African libraries have a unique opportunity to build digital collections that reflect an indigenous African identity, not an imagined Westernised one. It is essential, though, that even as opportunities are opened up, we remain pragmatic about the constructed nature of these identities, or risk repeating the myth-creation of preceding generations.
PS. Update: This article in the Economist predicted the possible destruction in Timbuktu last year.
PPS. New updates:
- Some hopeful news coming out of Mali. There will still be a huge loss but maybe some of the most valued items are safe. We will see.
- British Library press release on the situation.

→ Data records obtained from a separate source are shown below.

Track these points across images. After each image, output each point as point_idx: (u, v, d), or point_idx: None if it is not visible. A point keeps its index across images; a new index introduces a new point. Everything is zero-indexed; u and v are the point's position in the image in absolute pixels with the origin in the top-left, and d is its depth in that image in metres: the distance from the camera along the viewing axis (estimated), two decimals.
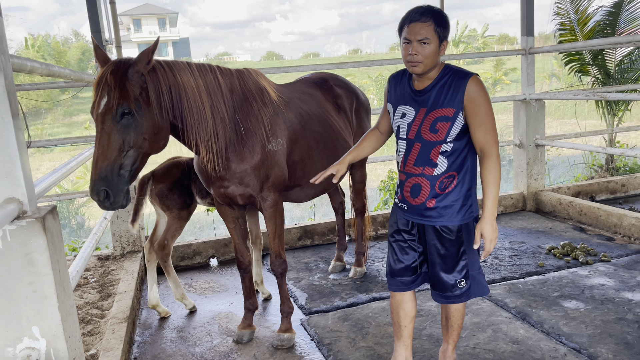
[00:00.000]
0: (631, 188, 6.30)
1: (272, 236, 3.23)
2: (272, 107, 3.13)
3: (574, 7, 7.09)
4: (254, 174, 3.02)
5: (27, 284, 1.79)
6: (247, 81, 3.08)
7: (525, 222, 5.46)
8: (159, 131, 2.62)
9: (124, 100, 2.43)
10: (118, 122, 2.42)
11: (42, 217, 1.79)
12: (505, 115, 17.58)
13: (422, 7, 2.31)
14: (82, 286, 4.11)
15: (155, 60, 2.62)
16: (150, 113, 2.55)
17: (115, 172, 2.42)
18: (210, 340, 3.42)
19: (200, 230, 9.11)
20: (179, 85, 2.67)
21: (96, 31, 4.53)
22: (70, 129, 26.81)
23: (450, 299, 2.53)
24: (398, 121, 2.47)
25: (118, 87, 2.42)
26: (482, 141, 2.31)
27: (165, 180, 3.60)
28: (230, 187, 3.05)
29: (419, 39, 2.27)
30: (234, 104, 2.96)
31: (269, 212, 3.15)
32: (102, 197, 2.39)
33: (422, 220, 2.47)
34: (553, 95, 5.81)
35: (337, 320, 3.54)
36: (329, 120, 3.56)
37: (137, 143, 2.49)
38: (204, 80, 2.81)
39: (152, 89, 2.56)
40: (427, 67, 2.31)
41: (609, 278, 3.90)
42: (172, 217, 3.64)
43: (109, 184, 2.39)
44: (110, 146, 2.40)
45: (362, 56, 56.68)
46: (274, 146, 3.08)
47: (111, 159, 2.40)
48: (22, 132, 1.87)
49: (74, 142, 4.86)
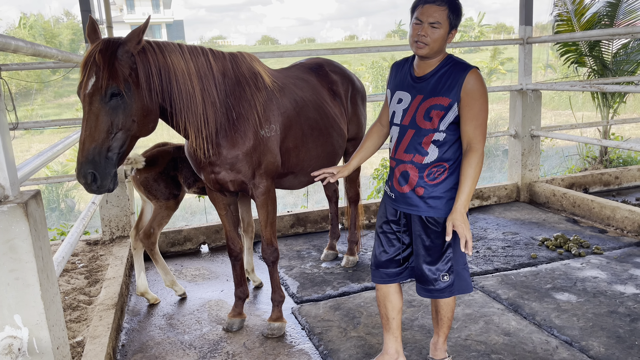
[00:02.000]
0: (624, 180, 6.30)
1: (264, 224, 3.17)
2: (265, 93, 3.05)
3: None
4: (246, 160, 2.95)
5: (9, 271, 1.73)
6: (241, 65, 3.00)
7: (518, 213, 5.44)
8: (148, 114, 2.55)
9: (113, 80, 2.35)
10: (107, 103, 2.35)
11: (25, 203, 1.72)
12: (500, 105, 17.56)
13: None
14: (69, 271, 4.05)
15: (146, 41, 2.54)
16: (139, 95, 2.47)
17: (103, 154, 2.35)
18: (200, 328, 3.38)
19: (192, 216, 9.06)
20: (169, 67, 2.59)
21: (86, 10, 4.41)
22: (60, 110, 26.52)
23: (432, 293, 2.50)
24: (394, 106, 2.45)
25: (107, 66, 2.34)
26: (470, 135, 2.29)
27: (150, 171, 3.50)
28: (222, 173, 2.99)
29: (431, 21, 2.24)
30: (225, 88, 2.88)
31: (260, 199, 3.10)
32: (89, 180, 2.34)
33: (410, 209, 2.44)
34: (550, 86, 5.77)
35: (329, 309, 3.51)
36: (324, 106, 3.50)
37: (125, 125, 2.42)
38: (195, 63, 2.72)
39: (142, 70, 2.48)
40: (432, 51, 2.28)
41: (601, 271, 3.90)
42: (158, 206, 3.57)
43: (96, 167, 2.33)
44: (98, 128, 2.34)
45: (358, 42, 56.35)
46: (267, 132, 3.01)
47: (99, 141, 2.34)
48: (4, 113, 1.80)
49: (63, 125, 4.76)
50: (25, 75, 24.76)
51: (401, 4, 36.76)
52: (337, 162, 3.71)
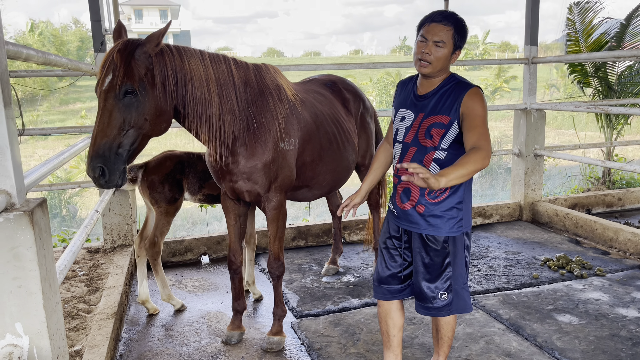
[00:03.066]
0: (628, 202, 6.29)
1: (273, 238, 3.17)
2: (288, 105, 3.08)
3: (581, 18, 7.06)
4: (264, 171, 2.97)
5: (12, 279, 1.73)
6: (265, 76, 3.04)
7: (520, 232, 5.43)
8: (161, 114, 2.60)
9: (128, 79, 2.42)
10: (120, 101, 2.42)
11: (31, 211, 1.72)
12: (504, 123, 17.59)
13: (446, 11, 2.34)
14: (70, 279, 4.04)
15: (165, 44, 2.62)
16: (153, 95, 2.54)
17: (114, 150, 2.41)
18: (199, 340, 3.36)
19: (193, 226, 9.05)
20: (186, 71, 2.65)
21: (96, 20, 4.45)
22: (65, 116, 26.63)
23: (430, 311, 2.49)
24: (397, 124, 2.47)
25: (124, 65, 2.42)
26: (474, 140, 2.16)
27: (157, 172, 3.54)
28: (239, 182, 3.00)
29: (436, 40, 2.26)
30: (247, 97, 2.91)
31: (272, 213, 3.10)
32: (97, 174, 2.39)
33: (411, 226, 2.45)
34: (554, 106, 5.78)
35: (329, 324, 3.49)
36: (340, 120, 3.54)
37: (137, 123, 2.48)
38: (215, 70, 2.77)
39: (158, 72, 2.55)
40: (435, 70, 2.30)
41: (603, 293, 3.87)
42: (159, 212, 3.58)
43: (105, 162, 2.39)
44: (110, 124, 2.40)
45: (363, 57, 56.63)
46: (286, 145, 3.04)
47: (110, 136, 2.40)
48: (13, 121, 1.81)
49: (68, 132, 4.79)
50: (32, 81, 24.92)
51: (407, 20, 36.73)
52: (349, 176, 3.73)
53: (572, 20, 7.19)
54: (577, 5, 7.18)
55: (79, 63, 3.67)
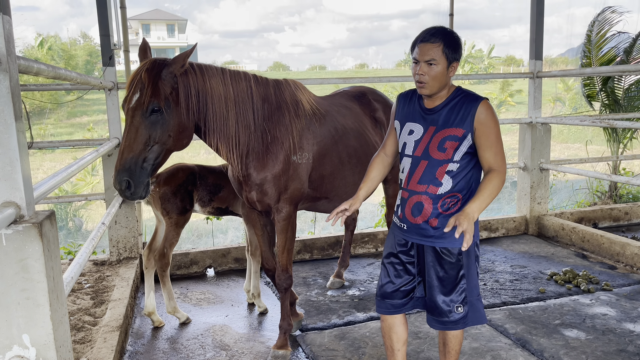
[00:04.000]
0: (634, 216, 6.25)
1: (281, 249, 3.21)
2: (304, 120, 3.18)
3: (597, 30, 7.07)
4: (274, 182, 3.06)
5: (20, 290, 1.74)
6: (284, 91, 3.17)
7: (527, 246, 5.41)
8: (184, 130, 2.74)
9: (155, 97, 2.56)
10: (147, 118, 2.56)
11: (40, 223, 1.74)
12: (510, 136, 17.57)
13: (434, 28, 2.33)
14: (75, 291, 4.05)
15: (189, 63, 2.75)
16: (177, 112, 2.67)
17: (139, 164, 2.57)
18: (204, 354, 3.35)
19: (198, 239, 9.04)
20: (207, 90, 2.78)
21: (105, 35, 4.51)
22: (73, 129, 26.83)
23: (447, 325, 2.47)
24: (405, 138, 2.45)
25: (151, 85, 2.56)
26: (491, 161, 2.30)
27: (170, 183, 3.59)
28: (251, 192, 3.12)
29: (427, 59, 2.28)
30: (264, 112, 3.03)
31: (281, 224, 3.16)
32: (123, 187, 2.56)
33: (422, 240, 2.43)
34: (560, 120, 5.79)
35: (334, 338, 3.48)
36: (365, 134, 3.59)
37: (162, 139, 2.62)
38: (234, 88, 2.90)
39: (182, 91, 2.68)
40: (434, 89, 2.32)
41: (610, 308, 3.84)
42: (169, 224, 3.61)
43: (131, 175, 2.55)
44: (136, 140, 2.55)
45: (368, 71, 56.91)
46: (299, 159, 3.13)
47: (136, 151, 2.55)
48: (24, 134, 1.83)
49: (76, 145, 4.83)
50: (40, 95, 25.15)
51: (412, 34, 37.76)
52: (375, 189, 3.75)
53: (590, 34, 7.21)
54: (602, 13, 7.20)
55: (88, 77, 3.72)
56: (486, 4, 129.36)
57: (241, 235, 7.92)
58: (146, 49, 2.78)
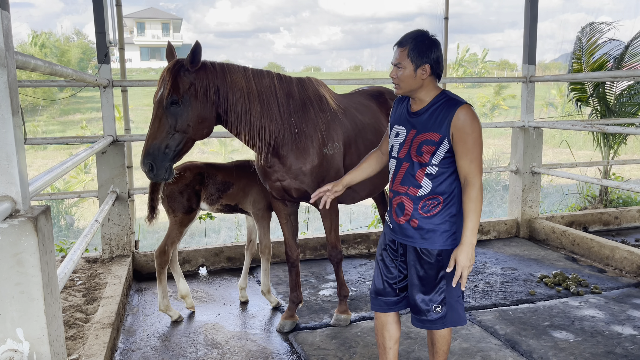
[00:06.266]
0: (624, 221, 6.32)
1: (329, 230, 3.52)
2: (329, 114, 3.41)
3: (587, 37, 7.15)
4: (310, 172, 3.30)
5: (15, 284, 1.75)
6: (307, 88, 3.39)
7: (518, 249, 5.45)
8: (203, 120, 3.02)
9: (174, 92, 2.89)
10: (167, 110, 2.90)
11: (35, 217, 1.75)
12: (502, 140, 17.67)
13: (408, 33, 2.42)
14: (67, 288, 4.05)
15: (209, 62, 3.05)
16: (196, 105, 2.95)
17: (161, 150, 2.90)
18: (195, 352, 3.36)
19: (191, 238, 9.03)
20: (228, 84, 3.05)
21: (100, 32, 4.51)
22: (65, 127, 26.66)
23: (425, 324, 2.52)
24: (392, 140, 2.52)
25: (171, 80, 2.89)
26: (466, 170, 2.34)
27: (177, 182, 3.63)
28: (286, 181, 3.34)
29: (394, 62, 2.40)
30: (289, 107, 3.26)
31: (324, 210, 3.41)
32: (147, 169, 2.92)
33: (405, 240, 2.48)
34: (552, 124, 5.85)
35: (325, 338, 3.50)
36: (381, 130, 3.74)
37: (181, 128, 2.93)
38: (258, 83, 3.15)
39: (200, 85, 2.96)
40: (405, 90, 2.40)
41: (599, 310, 3.89)
42: (174, 222, 3.66)
43: (154, 159, 2.90)
44: (159, 129, 2.90)
45: (363, 73, 56.97)
46: (330, 150, 3.35)
47: (158, 139, 2.90)
48: (20, 129, 1.84)
49: (70, 142, 4.83)
50: (32, 91, 24.97)
51: None
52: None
53: (580, 39, 7.29)
54: (590, 25, 7.28)
55: (84, 74, 3.73)
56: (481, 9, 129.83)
57: (233, 235, 7.92)
58: (172, 50, 3.09)
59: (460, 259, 2.32)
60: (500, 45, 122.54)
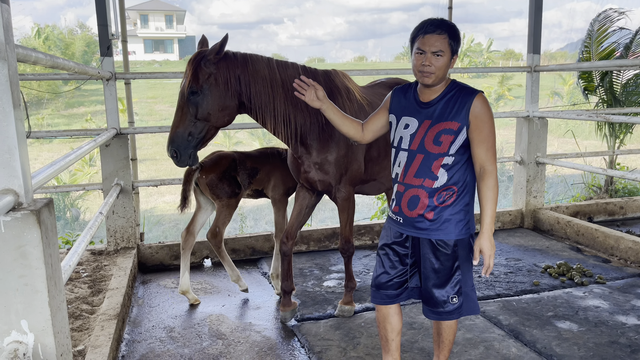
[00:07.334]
0: (629, 211, 6.29)
1: (344, 224, 3.54)
2: (356, 104, 3.45)
3: (599, 25, 7.09)
4: (335, 163, 3.34)
5: (19, 276, 1.76)
6: (334, 79, 3.44)
7: (522, 240, 5.44)
8: (224, 109, 3.10)
9: (194, 82, 2.98)
10: (188, 99, 3.01)
11: (38, 210, 1.76)
12: (507, 130, 17.59)
13: (437, 20, 2.35)
14: (73, 280, 4.08)
15: (231, 53, 3.11)
16: (216, 93, 3.03)
17: (185, 137, 3.02)
18: (200, 342, 3.38)
19: None
20: (250, 73, 3.10)
21: (103, 24, 4.51)
22: (70, 120, 26.74)
23: (442, 315, 2.51)
24: (401, 132, 2.47)
25: (192, 71, 2.99)
26: (482, 158, 2.34)
27: (214, 171, 3.79)
28: (311, 172, 3.40)
29: (434, 50, 2.30)
30: None
31: (342, 203, 3.47)
32: (172, 155, 3.05)
33: (418, 233, 2.46)
34: (556, 114, 5.81)
35: (329, 328, 3.51)
36: None
37: (202, 116, 3.03)
38: (282, 73, 3.19)
39: (221, 75, 3.03)
40: (438, 79, 2.35)
41: (603, 300, 3.89)
42: (221, 205, 3.83)
43: (178, 147, 3.03)
44: (182, 117, 3.03)
45: (367, 64, 56.75)
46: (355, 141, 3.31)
47: (181, 127, 3.02)
48: (22, 122, 1.85)
49: (74, 135, 4.84)
50: (37, 85, 25.03)
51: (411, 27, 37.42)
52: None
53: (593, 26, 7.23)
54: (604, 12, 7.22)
55: (86, 67, 3.73)
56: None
57: (237, 227, 7.95)
58: (204, 42, 3.21)
59: (485, 248, 2.35)
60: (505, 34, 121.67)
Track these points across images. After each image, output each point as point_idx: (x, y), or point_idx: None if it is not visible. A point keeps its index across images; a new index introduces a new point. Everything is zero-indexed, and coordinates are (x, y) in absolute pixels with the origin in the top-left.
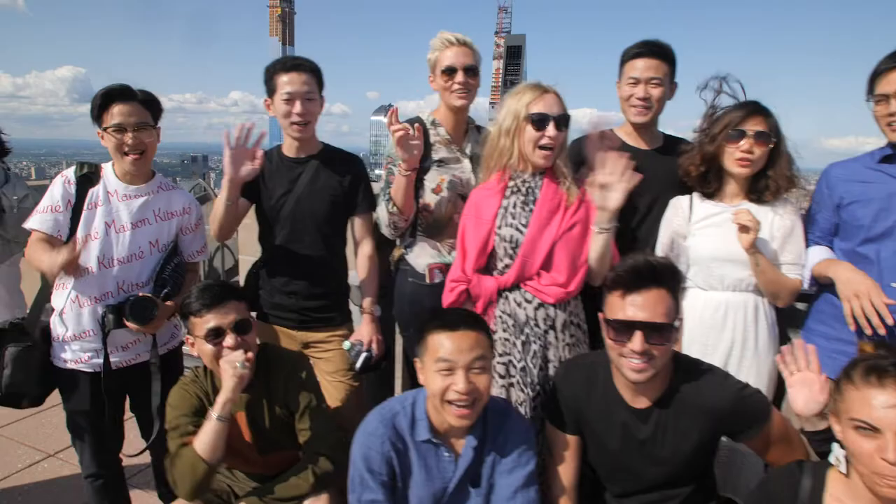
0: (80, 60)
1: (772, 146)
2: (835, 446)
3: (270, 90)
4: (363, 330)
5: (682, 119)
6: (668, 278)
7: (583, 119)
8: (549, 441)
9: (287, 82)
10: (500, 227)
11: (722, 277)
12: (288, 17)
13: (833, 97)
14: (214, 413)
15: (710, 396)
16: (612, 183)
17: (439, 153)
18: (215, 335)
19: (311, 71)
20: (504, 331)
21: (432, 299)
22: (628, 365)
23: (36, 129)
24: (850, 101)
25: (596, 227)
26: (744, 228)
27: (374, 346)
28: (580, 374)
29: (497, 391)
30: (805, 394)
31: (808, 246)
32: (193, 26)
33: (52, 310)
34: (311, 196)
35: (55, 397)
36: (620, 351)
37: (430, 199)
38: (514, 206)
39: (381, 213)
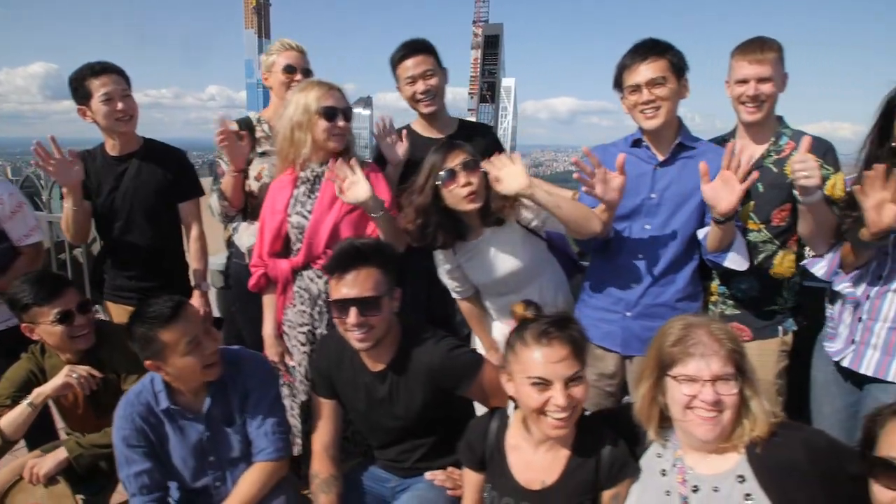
0: (51, 56)
1: (482, 171)
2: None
3: (83, 97)
4: (193, 303)
5: None
6: (373, 256)
7: (562, 107)
8: (312, 405)
9: (101, 85)
10: (290, 216)
11: (507, 302)
12: (263, 8)
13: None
14: (29, 399)
15: (426, 357)
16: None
17: (263, 146)
18: (64, 318)
19: (119, 72)
20: (302, 304)
21: None
22: (352, 337)
23: (9, 128)
24: (819, 88)
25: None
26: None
27: None
28: (332, 347)
29: (299, 357)
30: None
31: None
32: (169, 20)
33: None
34: (136, 190)
35: None
36: (344, 326)
37: (253, 185)
38: (303, 195)
39: (214, 203)
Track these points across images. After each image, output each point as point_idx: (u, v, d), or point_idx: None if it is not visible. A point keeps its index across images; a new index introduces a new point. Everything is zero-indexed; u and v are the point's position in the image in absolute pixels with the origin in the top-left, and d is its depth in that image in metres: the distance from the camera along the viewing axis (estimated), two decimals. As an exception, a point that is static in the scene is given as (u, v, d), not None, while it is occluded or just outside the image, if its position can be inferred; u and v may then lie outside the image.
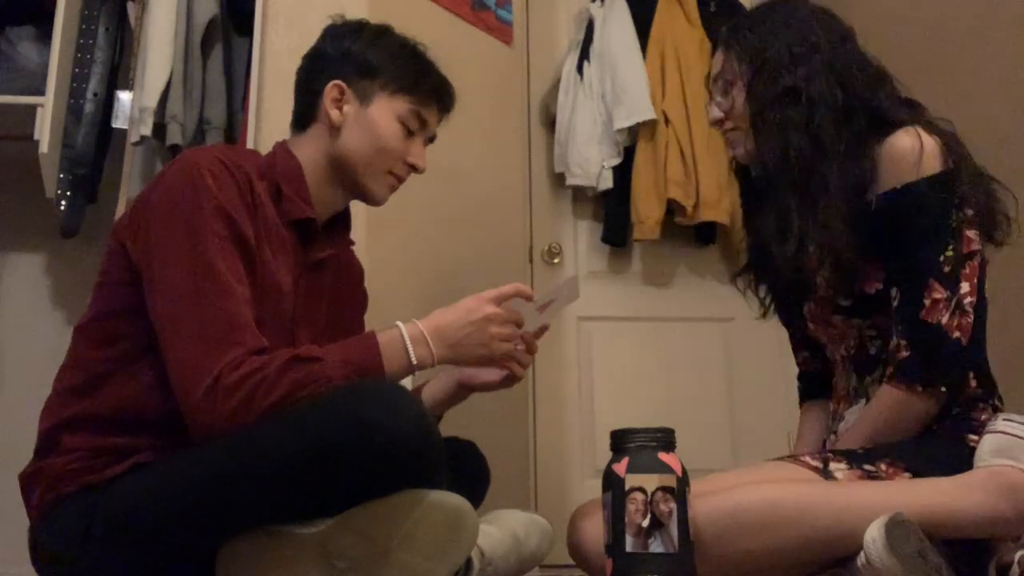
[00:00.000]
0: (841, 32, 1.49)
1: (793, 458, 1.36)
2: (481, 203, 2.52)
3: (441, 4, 2.45)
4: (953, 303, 1.33)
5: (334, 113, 1.45)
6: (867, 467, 1.30)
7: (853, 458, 1.31)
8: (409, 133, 1.47)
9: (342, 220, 1.54)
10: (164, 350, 1.21)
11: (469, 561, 1.24)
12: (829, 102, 1.42)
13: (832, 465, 1.30)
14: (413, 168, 1.50)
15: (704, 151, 2.79)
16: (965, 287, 1.34)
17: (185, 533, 1.18)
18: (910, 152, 1.36)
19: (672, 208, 2.79)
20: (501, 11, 2.67)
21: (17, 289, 2.52)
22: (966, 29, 2.30)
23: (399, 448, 1.12)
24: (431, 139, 1.54)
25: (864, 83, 1.44)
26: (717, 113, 1.54)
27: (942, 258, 1.34)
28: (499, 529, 1.34)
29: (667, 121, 2.81)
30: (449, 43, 2.44)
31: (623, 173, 2.82)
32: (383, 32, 1.51)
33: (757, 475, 1.33)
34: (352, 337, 1.32)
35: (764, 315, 1.62)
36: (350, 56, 1.47)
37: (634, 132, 2.81)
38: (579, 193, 2.95)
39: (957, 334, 1.33)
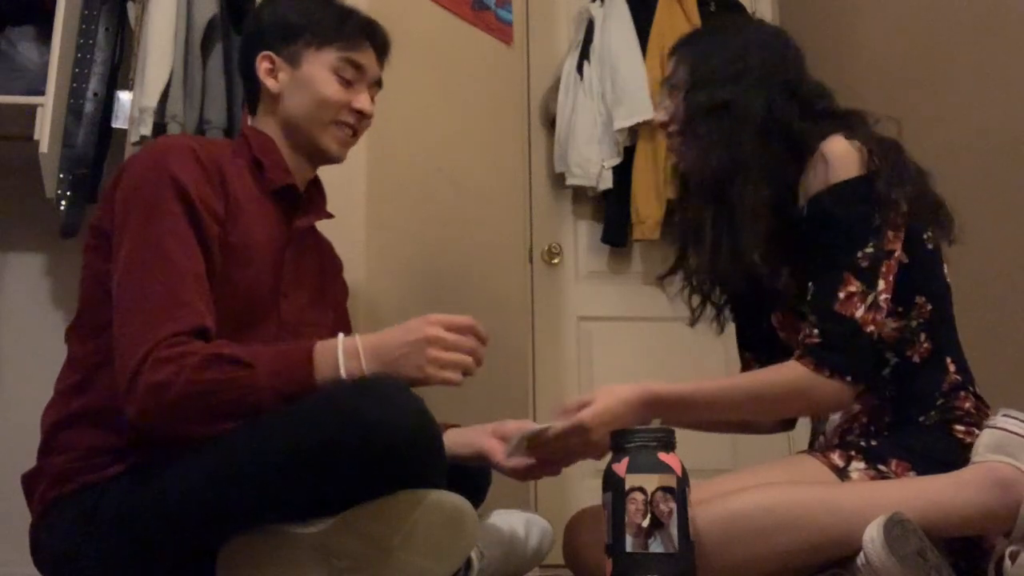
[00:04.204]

- Dan Howden in the Independent 30th January 2013:
And yet little has shocked the previously tolerant population as much as the violent assault on their multicultural history. Elhadj Djitteye, a resident who once made a living from guiding foreign visitors through the city’s great mausoleums recalled the confusion caused by the militants’ alien doctrine: “Many great powers like the Moroccans have dominated this city but these were the first people to tell us that our saints were blasphemy...They tried to break the heart of Timbuktu.”
- Latest news from the Tombouctou Manuscripts Project (31st Jan 2013):
"By Monday night we finally managed to contact our colleague, Dr Mohamed Diagayeté, senior researcher at the Ahmad Baba Institue, now based in Bamako. He heard much the same reports that we heard. However, he added that the majority of the mss. of the Institute was still stored in the old building – opened in 1974 and on the other side of the town, from the new building. He told us that the latest news about the new building, as of eight days before the flight of the Ansar Dine, was that the building had not been destroyed. He said that around 10,000 mss had been stored in the new building since there was no more space for the mss in the old building. They were placed in trunks in the vaults of the new building. Upstairs, where the restoration was taking place and boxes were made there were only a few mss. After seeing Sky News footage, he says that the images were of the few mss upstairs waiting to be worked on by the conservators.
- However, by Tuesday morning, Dr. Mahmoud Zouber, Mali’s presidential aide on Islamic affairs and founding director of the Ahmad Baba Institute, told Time, that before the rebel take-over the manuscripts: “They were put in a very safe place. I can guarantee you. The manuscripts are in total security.”